Elate may be located in a hotel (Felix), smack dab in
River North, the city's Grand Central for pricy and pretentiousness, but this restaurant and bar is setting a trend for eco-consciousness and wallet friendliness that could turn Dodge on its head.
To begin with, a funky decor leans toward the earthy and rustic. Wooden tables from reclaimed wood and metal invite conversation and ease, while the granite counter bar provides uncomplicated refuge for the businessman taking it easy over a New Holland brew and the paper.

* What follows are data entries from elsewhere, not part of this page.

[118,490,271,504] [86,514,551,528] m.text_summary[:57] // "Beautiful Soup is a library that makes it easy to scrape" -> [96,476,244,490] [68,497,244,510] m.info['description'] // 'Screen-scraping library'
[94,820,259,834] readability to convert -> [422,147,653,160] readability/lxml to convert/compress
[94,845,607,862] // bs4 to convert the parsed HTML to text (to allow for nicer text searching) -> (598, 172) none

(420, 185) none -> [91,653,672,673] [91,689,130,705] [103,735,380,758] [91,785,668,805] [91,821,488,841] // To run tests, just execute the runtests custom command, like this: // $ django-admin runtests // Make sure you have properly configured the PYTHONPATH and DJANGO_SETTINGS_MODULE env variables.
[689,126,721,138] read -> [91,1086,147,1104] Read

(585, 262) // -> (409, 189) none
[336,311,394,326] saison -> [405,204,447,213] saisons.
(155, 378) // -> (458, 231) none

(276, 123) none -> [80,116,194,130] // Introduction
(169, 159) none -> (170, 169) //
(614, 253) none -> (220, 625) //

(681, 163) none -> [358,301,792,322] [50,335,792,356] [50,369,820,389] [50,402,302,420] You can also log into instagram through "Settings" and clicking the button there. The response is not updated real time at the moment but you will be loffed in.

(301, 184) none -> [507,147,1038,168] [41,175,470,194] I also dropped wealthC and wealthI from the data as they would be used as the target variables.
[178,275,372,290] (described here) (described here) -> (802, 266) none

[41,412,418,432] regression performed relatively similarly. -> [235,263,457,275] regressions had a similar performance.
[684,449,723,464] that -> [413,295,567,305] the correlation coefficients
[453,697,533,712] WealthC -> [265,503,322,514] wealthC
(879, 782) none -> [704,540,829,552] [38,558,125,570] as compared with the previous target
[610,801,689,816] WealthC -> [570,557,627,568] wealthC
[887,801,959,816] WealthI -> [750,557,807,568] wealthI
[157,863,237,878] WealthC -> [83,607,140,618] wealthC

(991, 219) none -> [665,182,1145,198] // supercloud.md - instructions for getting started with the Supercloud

Next up, cuisine that's been plucked from local sources, such as the Green City Market, along with innovative chef Gabe Boyer, gives the menu a back-to-the-basics sensibility. Forget the old days of fried potato skins drenched in sour cream and bacon. Snacks here, such as tuna tartare ($8) and the hibachi chicken wings ($7), de-boned prior to serving, do homage to gourmet, not gluttony.
Other eco-friendly initiatives include the Natura water system that saves on bottles, as well as recycling and kitchen-composting programs. For Chef Boyer, who worked at L20 and Tru, composting makes a world of difference. "You can't imagine the amount of waste in fine dining," he says.
Small plates like spinach salad skewer with molten egg, chicharron pork rinds and crema ($9) and octopus pastrami ($11) encourage sharing. And when folks share things, they tend to talk more, which is part of the master plan. "That's how I designed the food, for people to talk about it," says owner Anthony Fiore. "Not just to fill up on steak and mashed potatoes."
Imagine food designed for sociability, not just for stuffing into one's mouth while watching the game. Sounds alien for this neck of the woods, but if Elate leads the pack, Chicago may be pulled into the Jamie Oliver-esque 21st century, kicking and screaming.
For lunch, the vegetarian black bean burger ($10) and Italian pork ($11) offer solid midday deals, whilst breakfast items such as whipped smoked salmon on a bagel ($13) and creme brulee pancakes ($12) offer a break from the usual culprits.